(Collected data)
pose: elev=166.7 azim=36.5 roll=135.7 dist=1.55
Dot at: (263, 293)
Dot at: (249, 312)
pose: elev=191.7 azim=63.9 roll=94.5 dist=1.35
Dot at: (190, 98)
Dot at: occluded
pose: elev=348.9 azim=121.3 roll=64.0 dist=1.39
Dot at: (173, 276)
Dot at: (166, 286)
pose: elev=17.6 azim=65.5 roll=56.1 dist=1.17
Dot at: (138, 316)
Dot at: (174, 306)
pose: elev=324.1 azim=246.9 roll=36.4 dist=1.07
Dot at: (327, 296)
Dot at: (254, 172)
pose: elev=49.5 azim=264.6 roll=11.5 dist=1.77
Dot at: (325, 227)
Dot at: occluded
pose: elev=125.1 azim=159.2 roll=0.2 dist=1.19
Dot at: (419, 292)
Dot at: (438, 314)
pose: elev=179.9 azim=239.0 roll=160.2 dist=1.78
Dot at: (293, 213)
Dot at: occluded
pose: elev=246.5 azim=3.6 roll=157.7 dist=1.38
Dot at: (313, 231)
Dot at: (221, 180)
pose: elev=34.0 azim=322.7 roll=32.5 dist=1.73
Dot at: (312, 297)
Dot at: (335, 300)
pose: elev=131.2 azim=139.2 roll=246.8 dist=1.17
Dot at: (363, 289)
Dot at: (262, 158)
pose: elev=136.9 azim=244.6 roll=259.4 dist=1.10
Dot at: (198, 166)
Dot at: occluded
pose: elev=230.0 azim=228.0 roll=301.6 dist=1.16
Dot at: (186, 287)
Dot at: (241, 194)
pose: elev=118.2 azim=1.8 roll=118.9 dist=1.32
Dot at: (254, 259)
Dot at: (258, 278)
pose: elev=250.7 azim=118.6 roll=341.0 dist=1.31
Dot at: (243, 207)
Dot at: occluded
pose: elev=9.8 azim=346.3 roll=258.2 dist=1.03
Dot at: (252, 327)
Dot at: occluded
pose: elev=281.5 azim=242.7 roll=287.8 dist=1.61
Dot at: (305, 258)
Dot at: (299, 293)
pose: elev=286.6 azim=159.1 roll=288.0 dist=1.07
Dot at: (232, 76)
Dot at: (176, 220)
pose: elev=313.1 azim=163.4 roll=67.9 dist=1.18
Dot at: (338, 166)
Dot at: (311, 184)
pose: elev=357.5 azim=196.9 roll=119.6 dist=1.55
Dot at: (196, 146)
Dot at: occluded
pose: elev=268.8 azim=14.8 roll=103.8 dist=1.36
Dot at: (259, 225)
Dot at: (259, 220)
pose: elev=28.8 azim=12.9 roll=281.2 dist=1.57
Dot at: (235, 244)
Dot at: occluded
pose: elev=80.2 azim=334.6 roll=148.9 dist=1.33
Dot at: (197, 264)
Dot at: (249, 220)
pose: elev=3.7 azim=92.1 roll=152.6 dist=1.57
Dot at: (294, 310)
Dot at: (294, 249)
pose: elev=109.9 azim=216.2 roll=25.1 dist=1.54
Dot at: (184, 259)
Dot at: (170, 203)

> **The exercise**: Put the lines above into a numbered list, from the line containing "pose: elev=131.2 azim=139.2" up to and including the line containing "Dot at: (258, 278)", and leave out any blank lines.

> **Full solution**:
1. pose: elev=131.2 azim=139.2 roll=246.8 dist=1.17
2. Dot at: (363, 289)
3. Dot at: (262, 158)
4. pose: elev=136.9 azim=244.6 roll=259.4 dist=1.10
5. Dot at: (198, 166)
6. Dot at: occluded
7. pose: elev=230.0 azim=228.0 roll=301.6 dist=1.16
8. Dot at: (186, 287)
9. Dot at: (241, 194)
10. pose: elev=118.2 azim=1.8 roll=118.9 dist=1.32
11. Dot at: (254, 259)
12. Dot at: (258, 278)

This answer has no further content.